Interest Rate Models: Steps for building Black, Derman and Toy (BDT) model in Excel: Define Input Cells
This is the first of seven posts where we will be considering the step- by- step process of building the Black-Derman-Toy (BDT) one factor interest rate model in EXCEL. In this post we will see how the input cells to the model, among other things the initial yield rates and volatilities, are defined.
Define Input Cells
Assign Input cells on the excel sheet. These are:
Term = Tenor being considered, example 3 years, 5 years, 10 years etc. This usually corresponds with the tenor of the instrument being valued.
No. of intervals = Number of compounding periods in the tenor. For semi-annual compounding this would be Term ×2. This usually corresponds with the number of future coupon payments of the instrument being valued.
Length of intervals (dt) = Duration of the compounding period in years. In our illustration and in the rest of the document we assume a semi-annual compounding period. It is calculated as Term/ No. of Intervals. This usually corresponds with the coupon paying frequency of the instrument being valued. For now it is just important to know that this is an important cell in the computational process as it is the target cell of the Solver Function to be defined later (see section 4 below).

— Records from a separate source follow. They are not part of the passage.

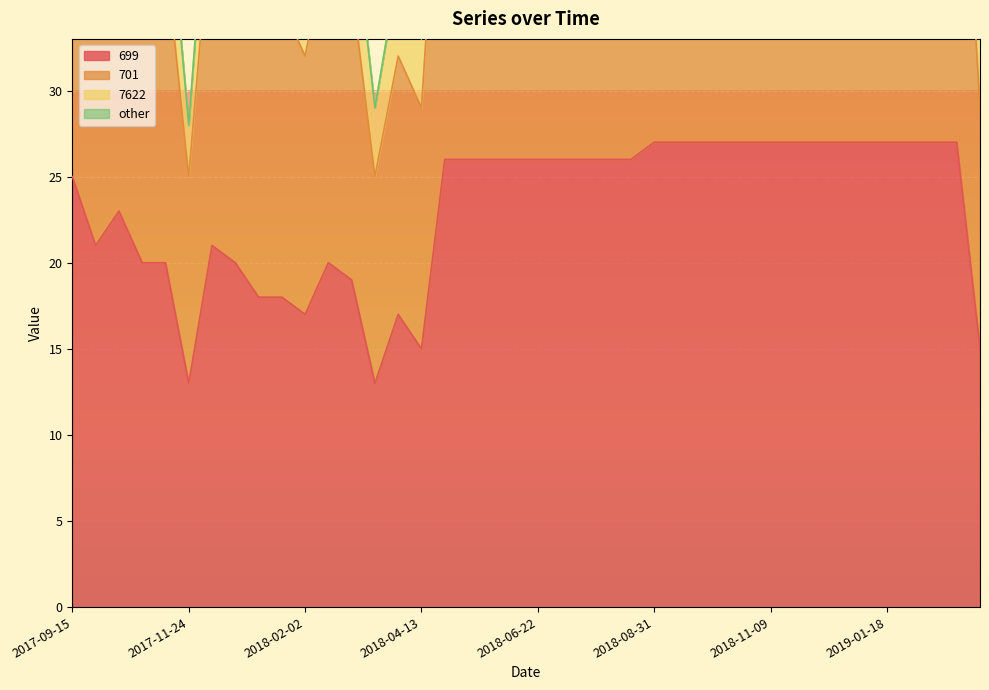

Does the chart display data point markers on the line(s)?

No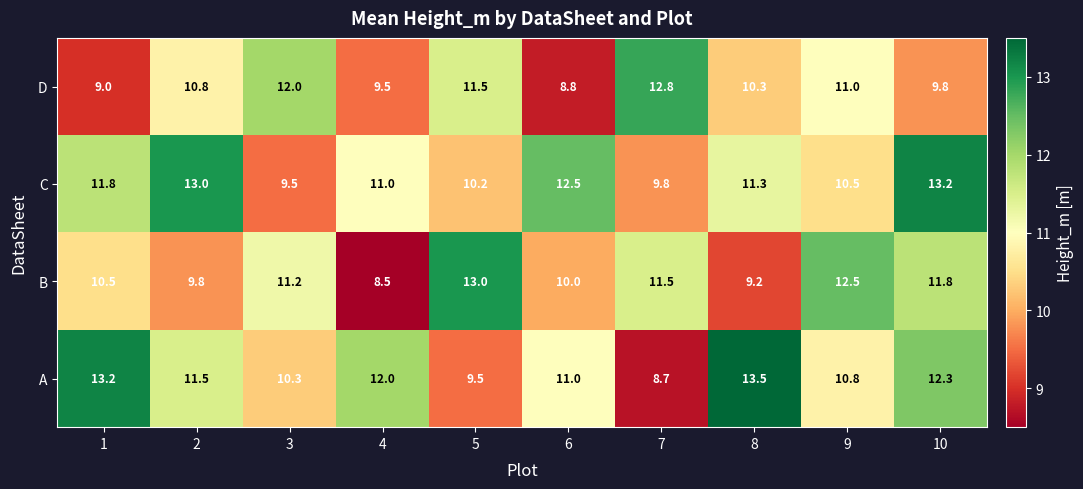

What is the sum of the B values at 2 and 6?

19.8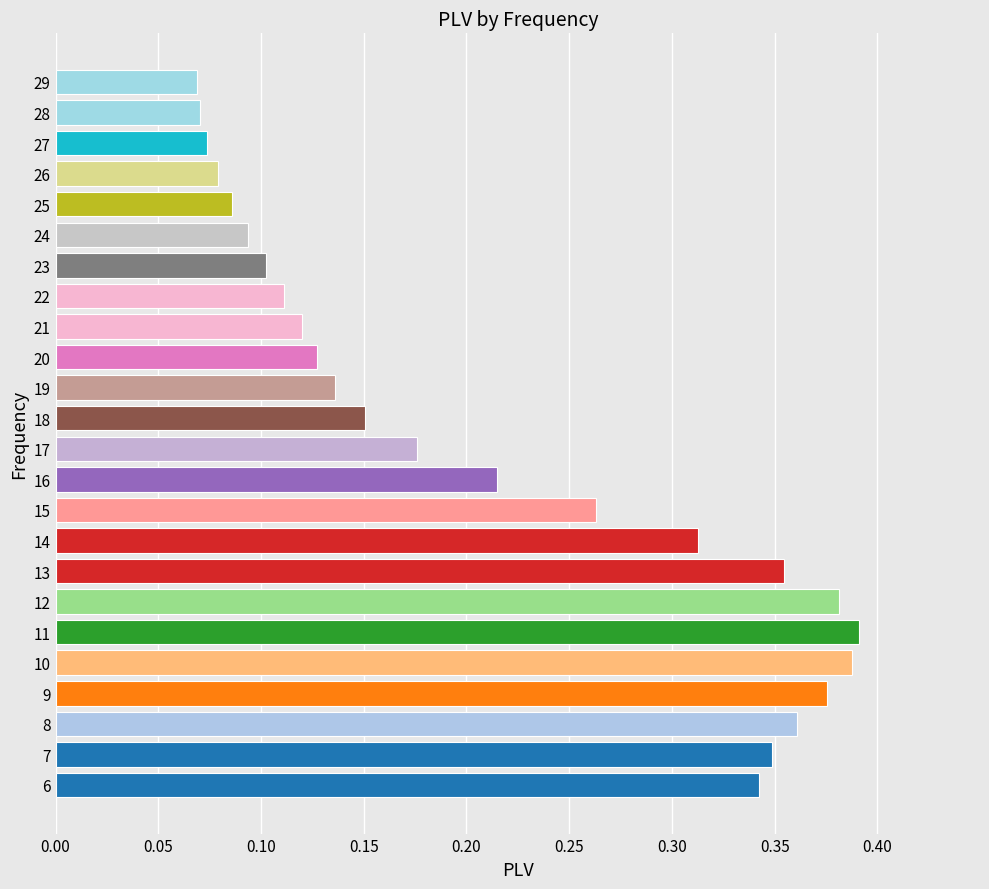

Is it true that the value at 22 is 0.2?

False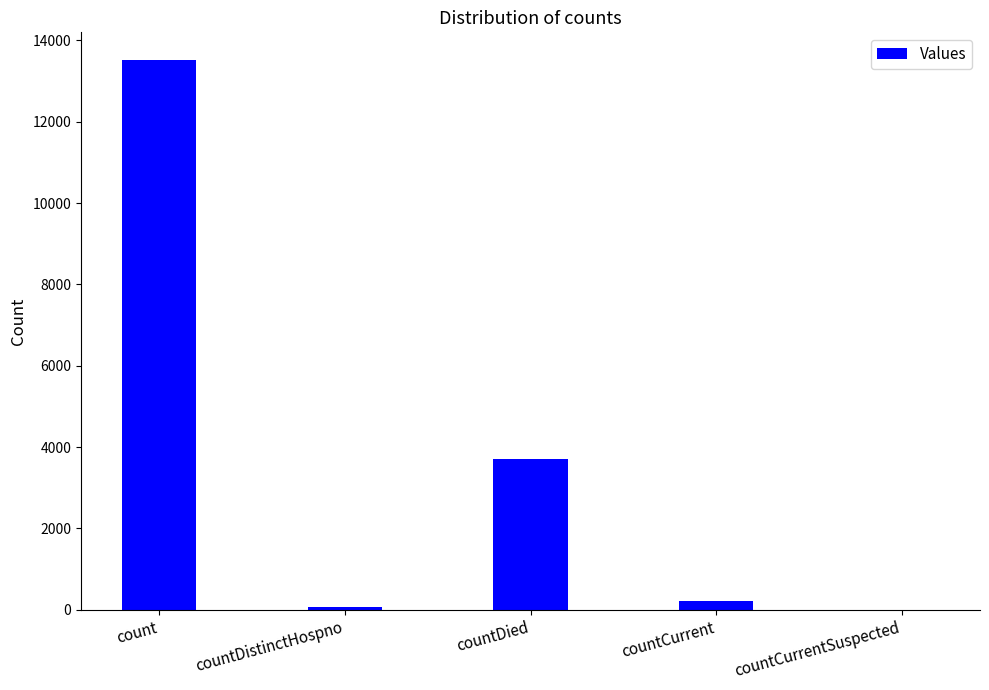

The value at countCurrentSuspected is 0. True or false?

True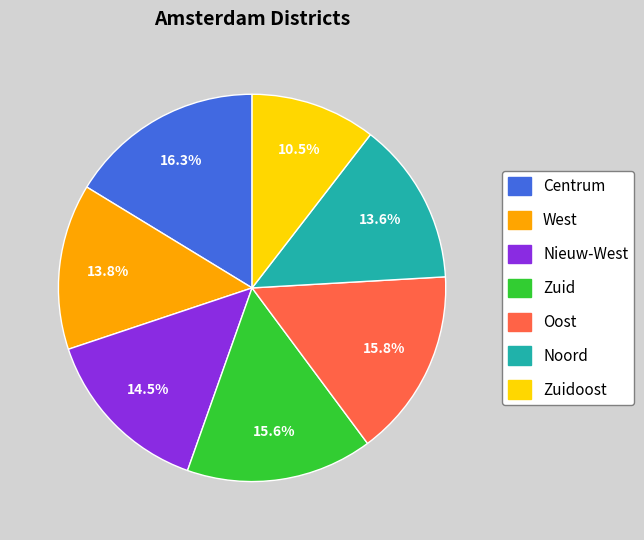

To the nearest percent, what portion does Zuid represent?

16%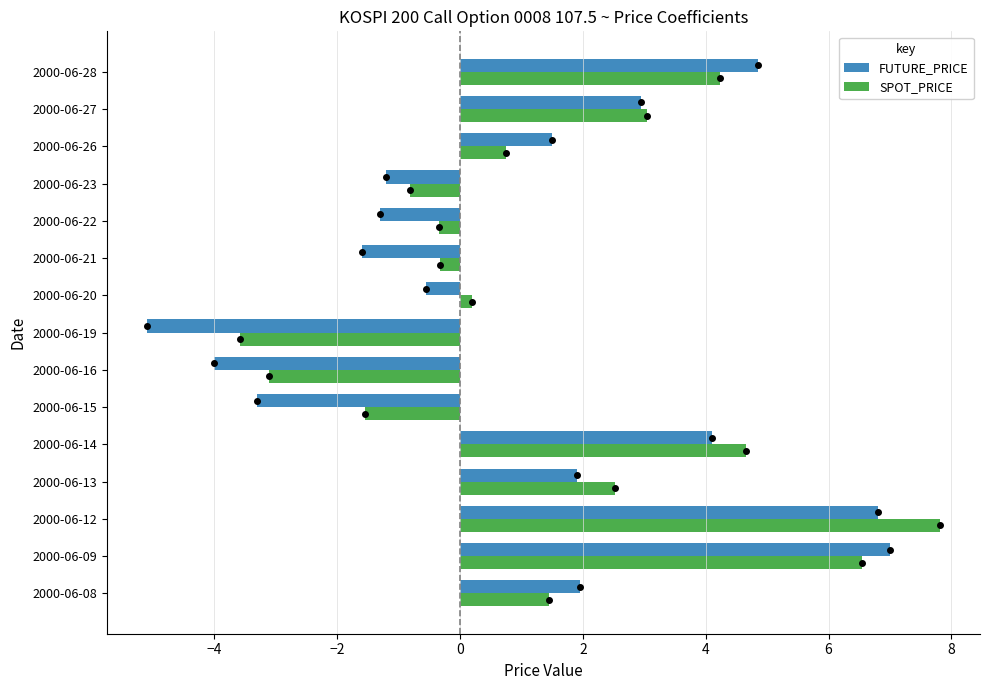

The FUTURE_PRICE series shows -0.5 at 2000-06-20. True or false?

True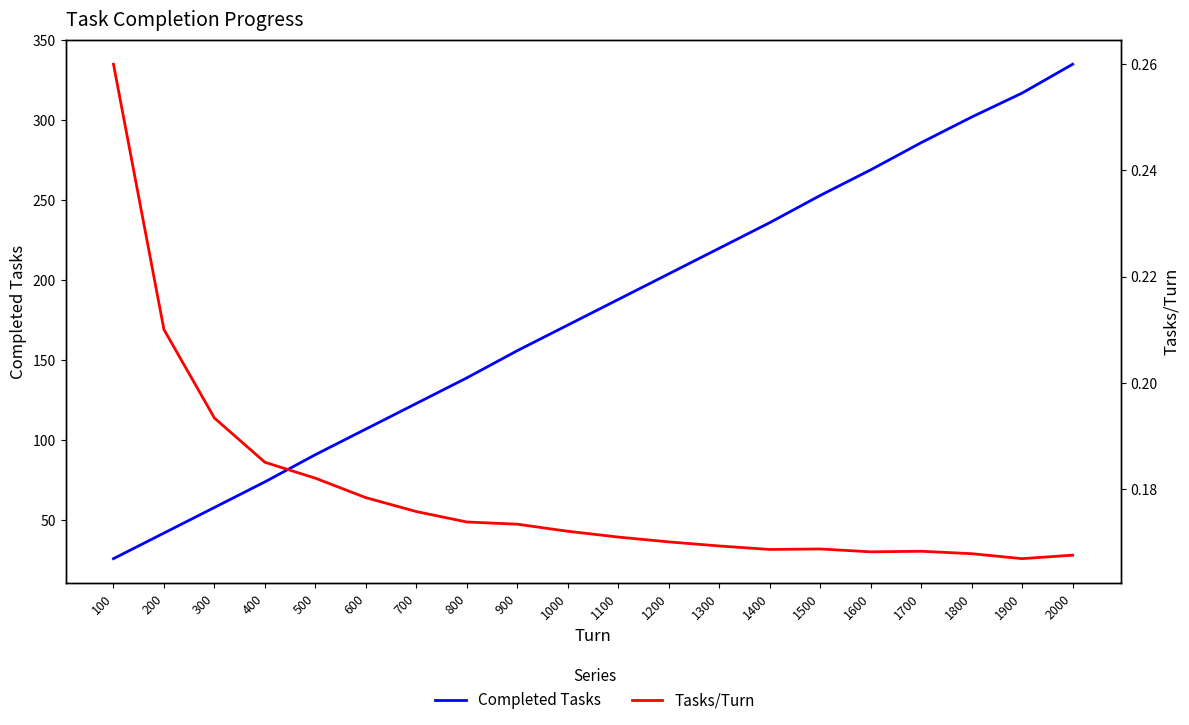

True or false: Tasks/Turn and Completed Tasks intersect in this chart.

False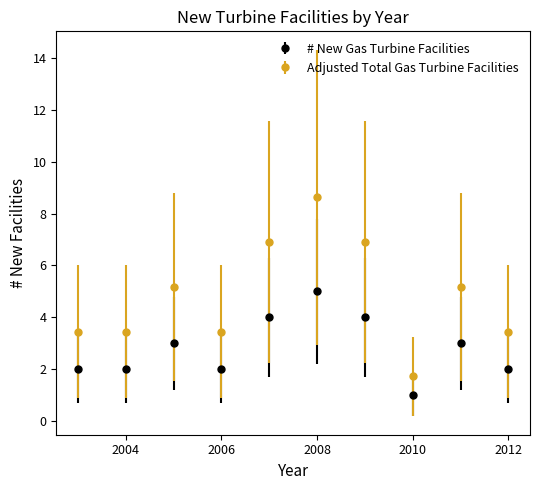

Which series has the largest range (max minus min)?

Adjusted Total Gas Turbine Facilities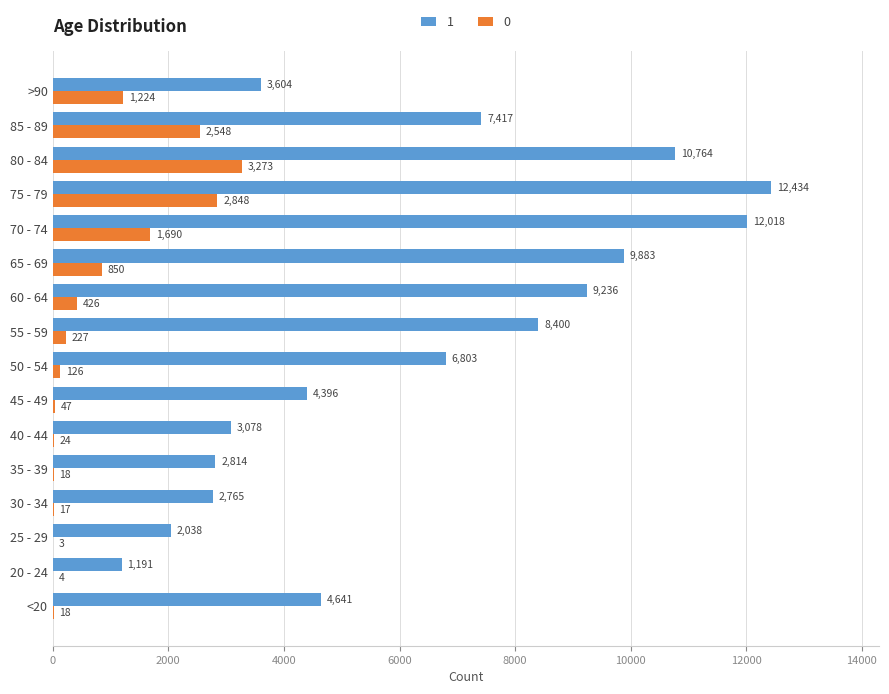

What are all the series names shown in the legend?

1, 0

The cell therefore has to contain a formula and not an input.
Valuation Date = Date on which the short rate tree will be calculated. This usually corresponds with the date on which the instruments price is being calculated.
Date = Refers to the dates on which the future short rates will be derived, i.e. the future nodes of the short rate binomial tree. For an instrument being priced on its issue date this would correspond with its future coupon payment dates.
t = Duration since the valuation date. It may be noted that if a tenor of 3 is chosen with semi-annual compounding then the durations to be considered will be 0 to 3.5 at half yearly intervals. If the tenor is 5 with annual compounding then the durations to be considered will be 0 to 6 at yearly intervals. This is necessary for calculating “Yield_up” and “Yield_down” described in section 3d.
Initial yield rate = These are the continuously compounded zero-coupon rates derived from the par term structure. This course assumes that the reader has already derived the zero coupon rates which are now available for input.
Initial volatility rate = This is the spot rate volatility term structure derived by obtaining a time series of zero coupon rates, calculating a return series for each rate, calculating the standard deviation for each return series and finally scaling this standard deviation to get annualized volatilities. This course assumes that the reader has already completed this exercise and the volatilities are now available for input.